I believe that salvation is offered in the here and now to each and every human being through the immediate availability of kingdom living. Jesus said the Kingdom is here, in the person of himself, and he invites us to follow him in accepting the yoke of the kingdom. I believe that loving kindness, compassion, and forgiveness are the hallmarks of kingdom living, and to the extent we undertake these manifestations of the kingdom, we bring about the kingdom in our world.

6. Church

I believe that the purposes of the Church include the provision of a mechanism for communal worship of God, as well as the preservation and communication from generation to generation of the self-disclosures of God. I believe that the church, when it operates as it is intended, is a force for reconciliation between God and humans, and between humans and humans. The church consists of the universal priesthood of all believers, and is led by those whom the believers, led by the Holy Spirit, acknowledge as empowered by God to the role of shepherd. While God has envisioned the unity of all believers, God communes with each believer in a language, and in a culturally meaningful context, meaning that there is no one single denomination which is favored by God, but each denomination and each religious tradition, to the extent that it seeks to accomplish its divinely inspired purposes of compassion and reconciliation, reflects the genuine will and work of God in the world.

7. Last Things

I believe that we all leave this world bearing the wounds of our earthy relationships, but that God has prepared a place of healing for us to enter into. Beyond that, I believe that "Last Things" are in the hands of God, and efforts to discern the last things are a distraction from the work which God has for us in the here and now. I believe that focus on last things is misguided, egotistical, and unhealthy. I believe that we are called to trust in the Lord that in the end God's will for each of God's children will be accomplished.

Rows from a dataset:
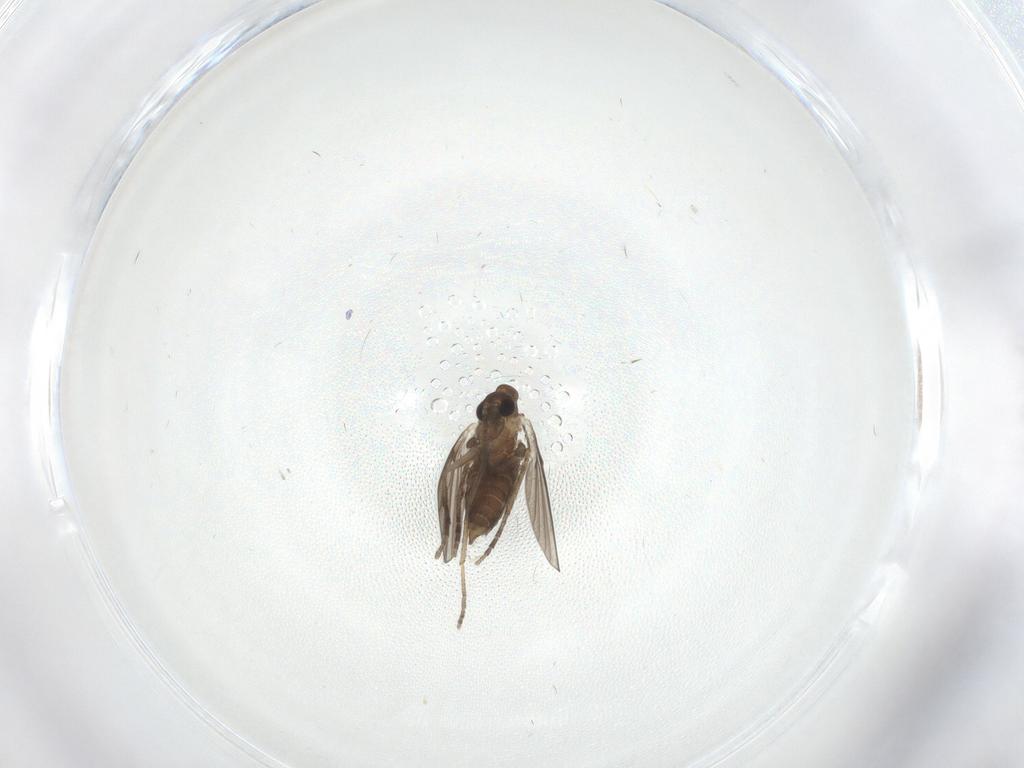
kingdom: Animalia
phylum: Arthropoda
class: Insecta
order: Diptera
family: Psychodidae
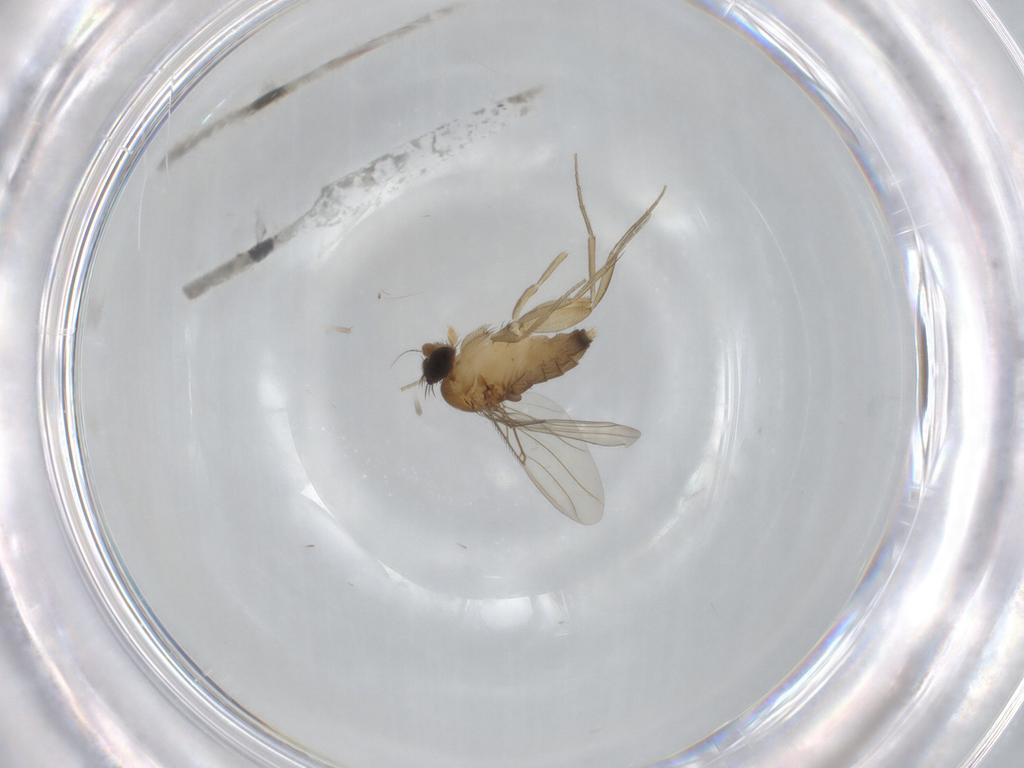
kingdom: Animalia
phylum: Arthropoda
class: Insecta
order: Diptera
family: Phoridae
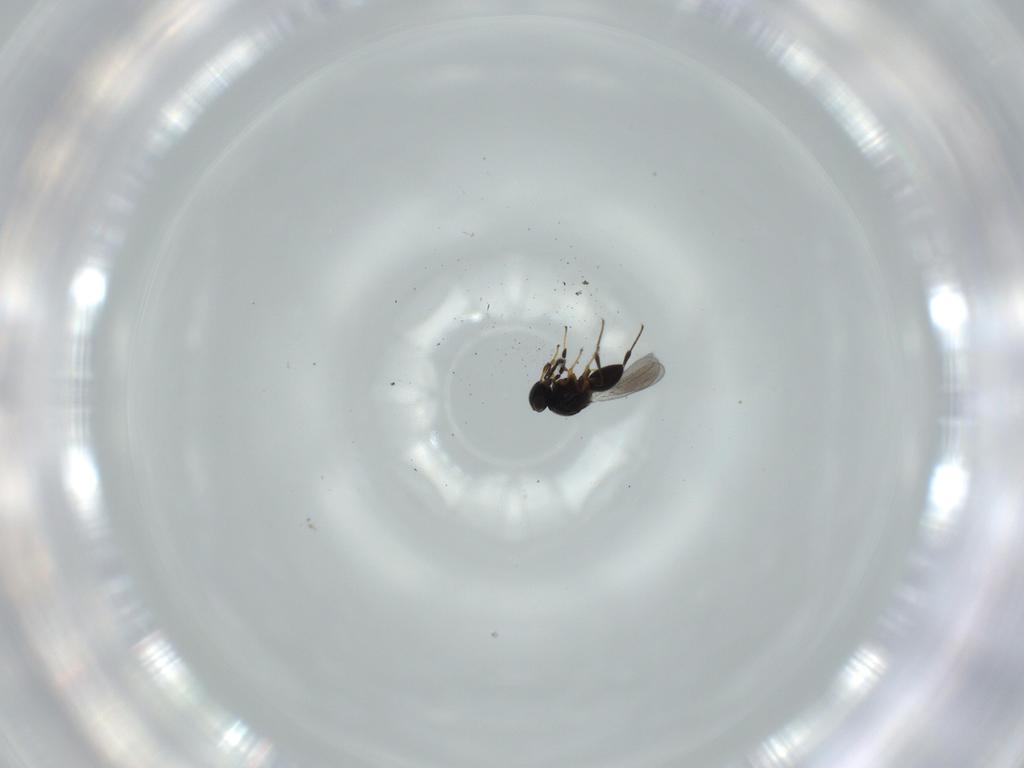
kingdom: Animalia
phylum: Arthropoda
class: Insecta
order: Hymenoptera
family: Platygastridae
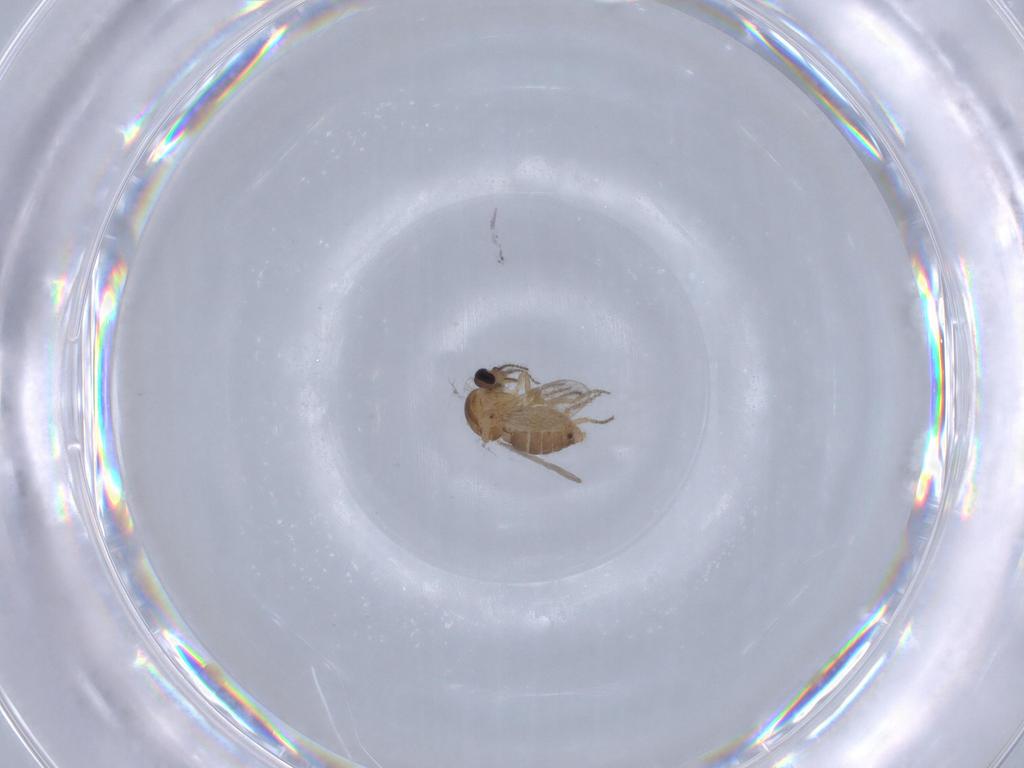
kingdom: Animalia
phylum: Arthropoda
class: Insecta
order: Diptera
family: Ceratopogonidae
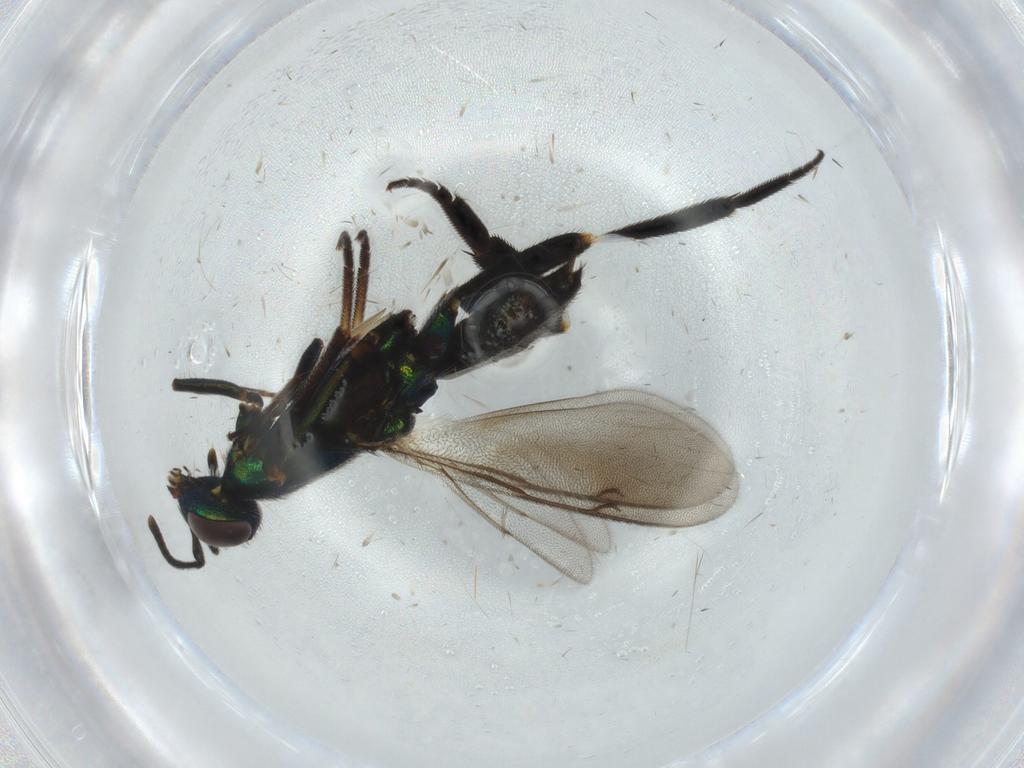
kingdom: Animalia
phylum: Arthropoda
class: Insecta
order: Hymenoptera
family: Eupelmidae
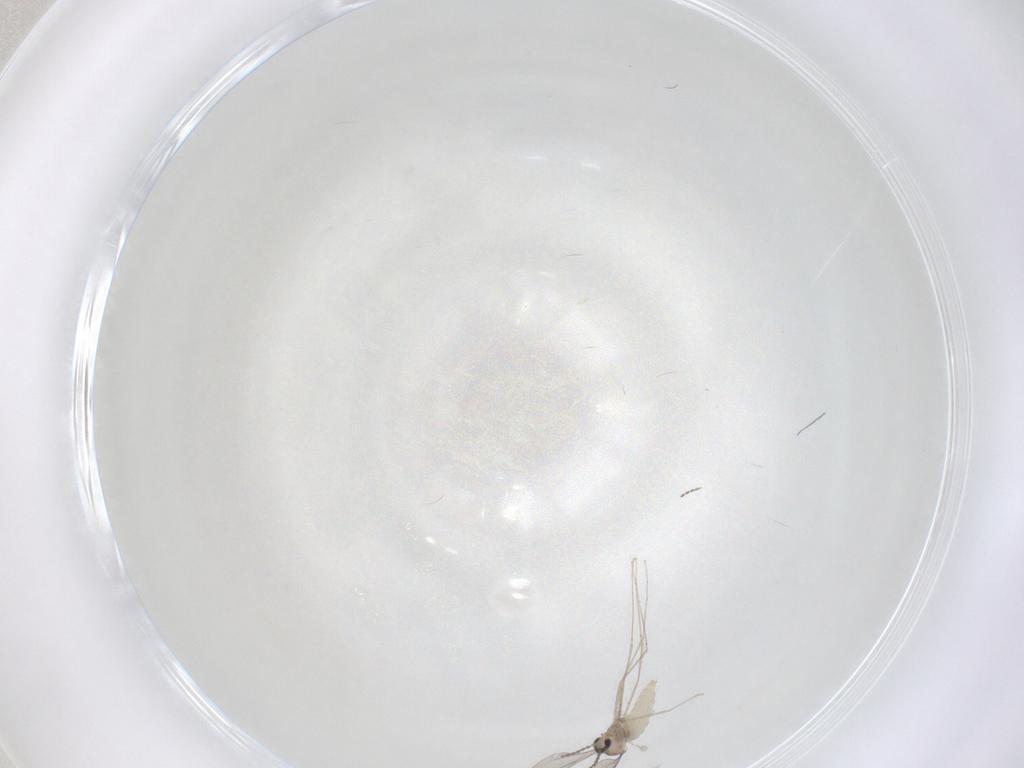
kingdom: Animalia
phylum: Arthropoda
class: Insecta
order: Diptera
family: Cecidomyiidae
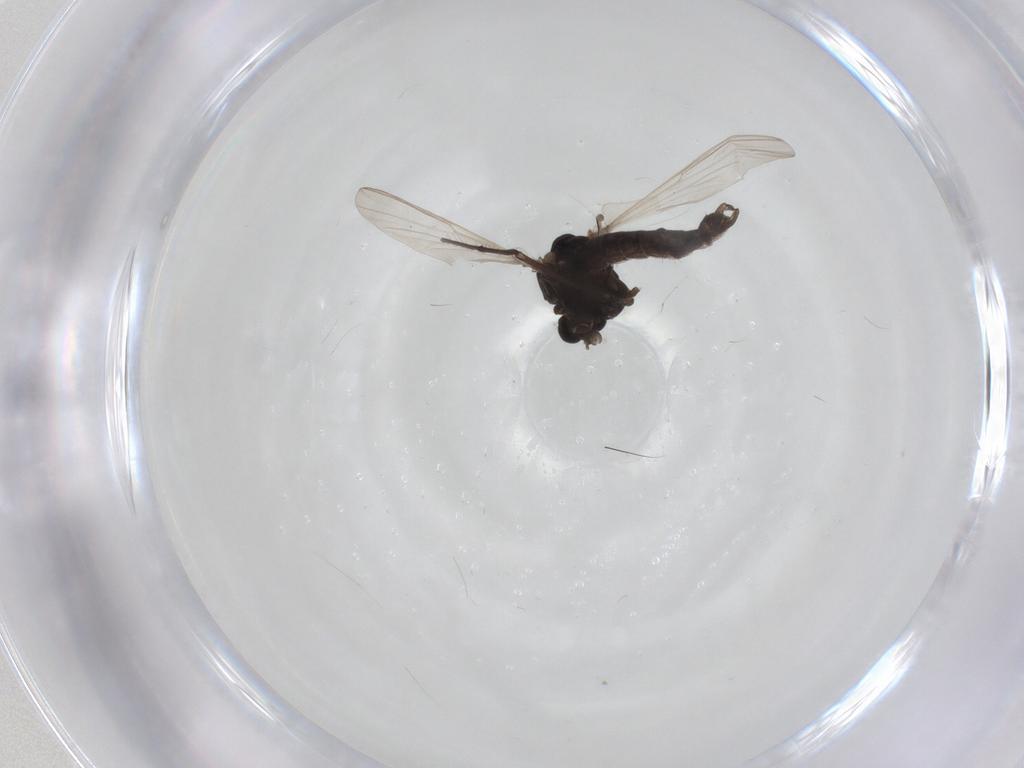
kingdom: Animalia
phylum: Arthropoda
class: Insecta
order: Diptera
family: Chironomidae
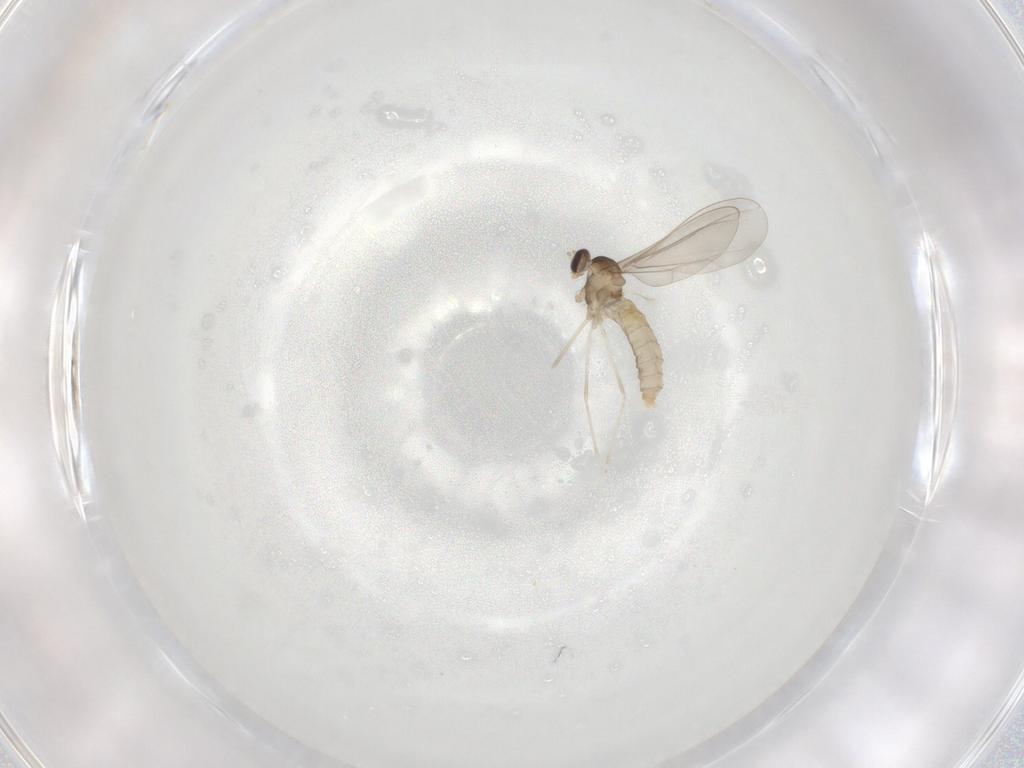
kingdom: Animalia
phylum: Arthropoda
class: Insecta
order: Diptera
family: Cecidomyiidae
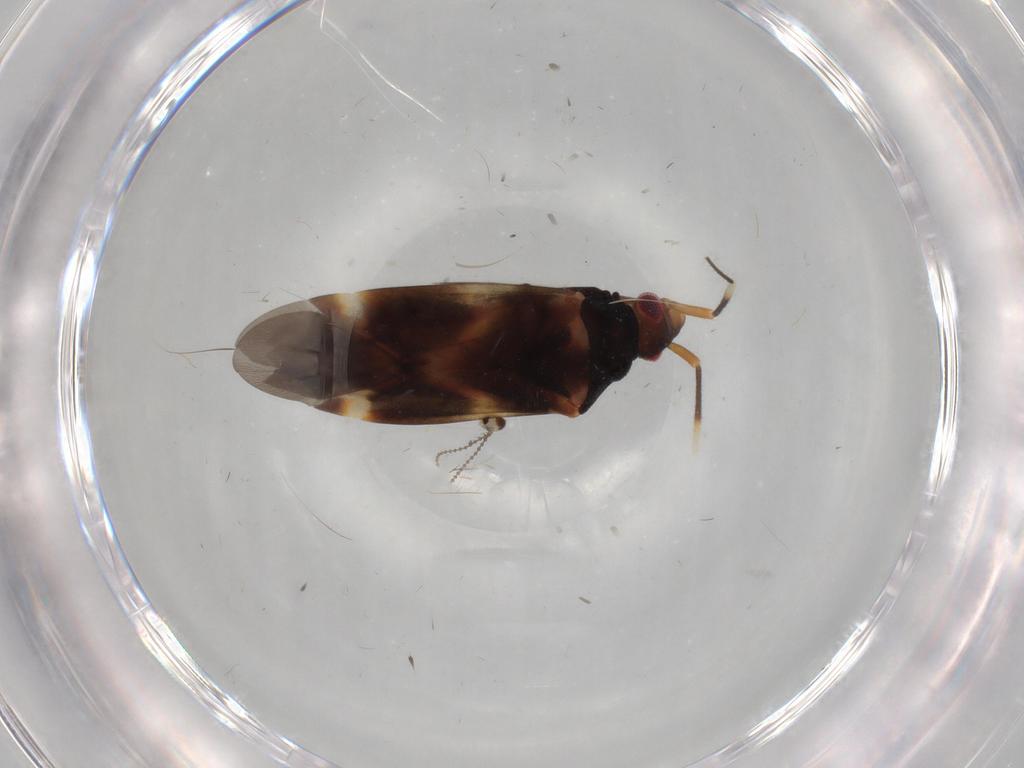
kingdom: Animalia
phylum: Arthropoda
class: Insecta
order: Hemiptera
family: Miridae
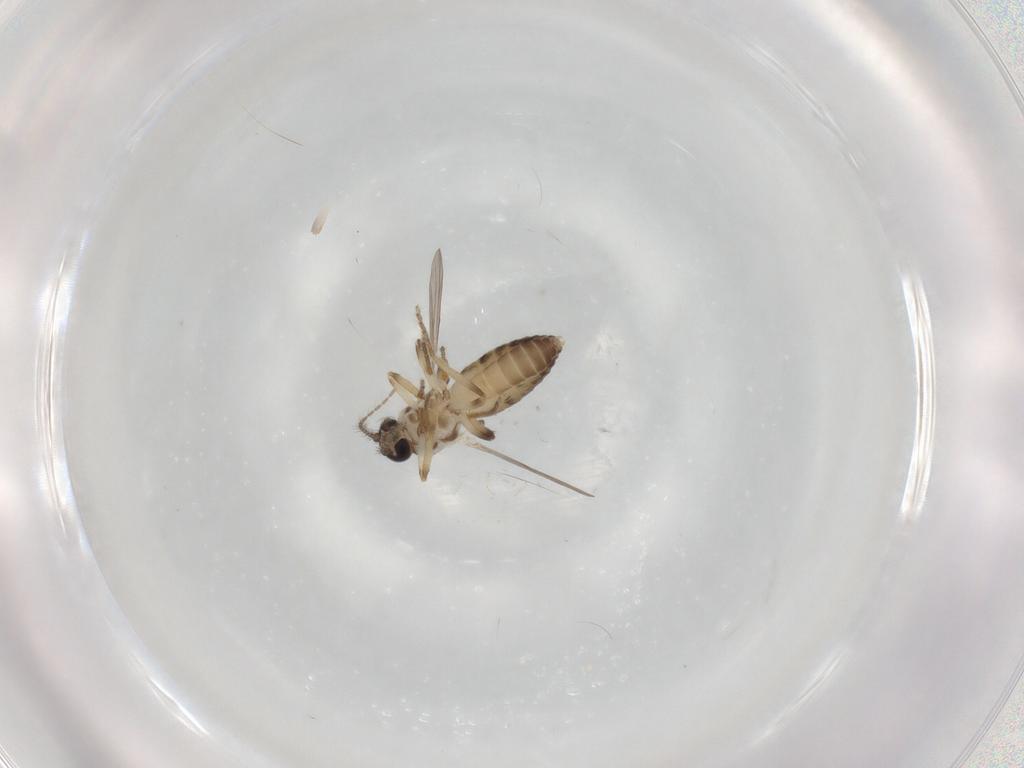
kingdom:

Exercise set:
1. Reproduce the part of the statement of belief that begins at the words "7. Last Things" and stops after the words "will be accomplished.".
2. In the statement of belief, what does the church consist of?

Solutions:
1.
7. Last Things

I believe that we all leave this world bearing the wounds of our earthy relationships, but that God has prepared a place of healing for us to enter into. Beyond that, I believe that "Last Things" are in the hands of God, and efforts to discern the last things are a distraction from the work which God has for us in the here and now. I believe that focus on last things is misguided, egotistical, and unhealthy. I believe that we are called to trust in the Lord that in the end God's will for each of God's children will be accomplished.

2. The universal priesthood of all believers.